**Data shown:**

========

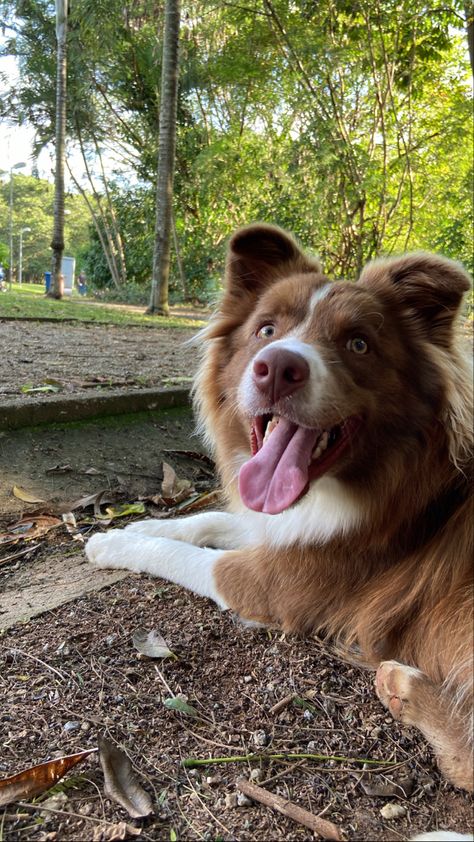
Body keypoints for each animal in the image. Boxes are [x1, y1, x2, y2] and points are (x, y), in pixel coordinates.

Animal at [86, 223, 474, 796]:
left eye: (358, 343)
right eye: (265, 329)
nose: (277, 369)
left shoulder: (278, 582)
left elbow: (182, 556)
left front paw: (113, 541)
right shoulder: (280, 522)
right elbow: (208, 519)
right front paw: (140, 523)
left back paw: (402, 683)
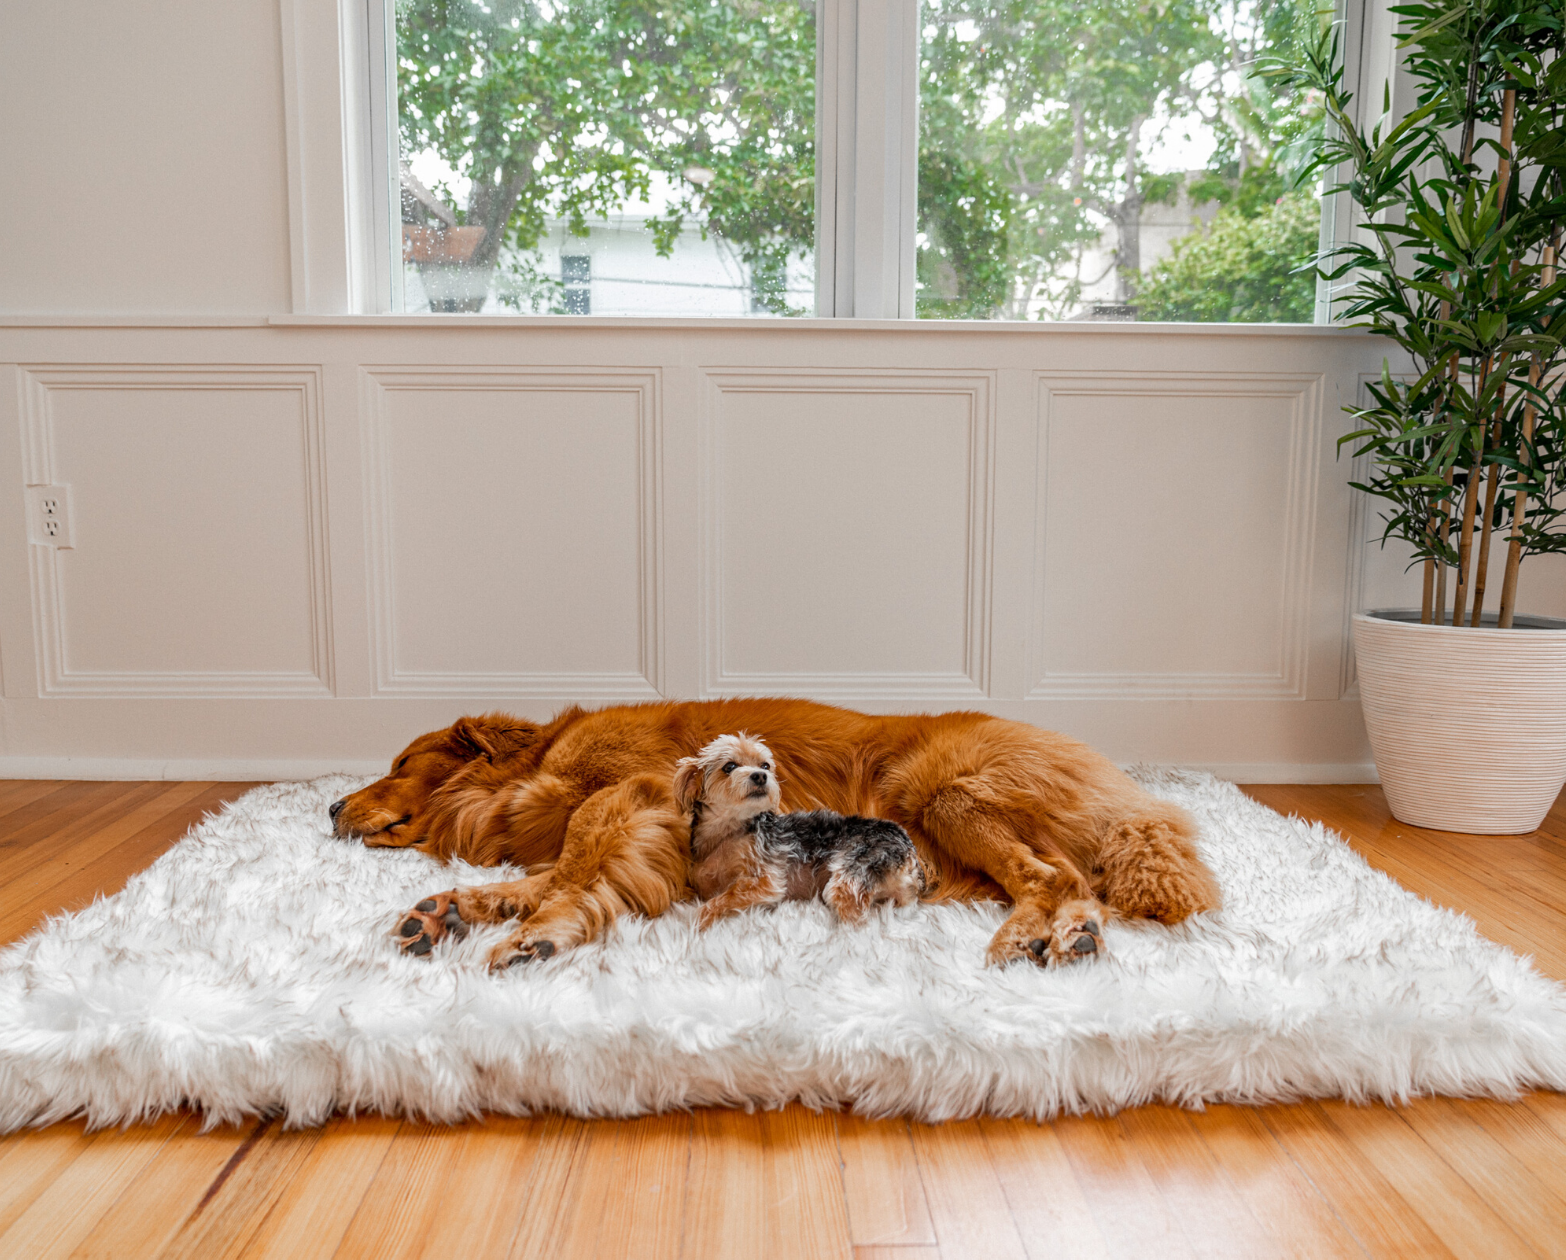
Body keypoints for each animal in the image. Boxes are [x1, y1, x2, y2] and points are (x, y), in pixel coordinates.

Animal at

========

**What the task asks:**
Print, exactly and without pictures, the lines from the one holding "right shoulder: (280, 522)" through the last line of the entries above, both included.

**Output of the task:**
right shoulder: (280, 522)
right elbow: (208, 519)
right front paw: (140, 523)
left back paw: (402, 683)
Body keypoints for each animal in the image. Boxes are [x1, y1, x2, y2] and points are (x, y), in pixel coordinates.

Animal at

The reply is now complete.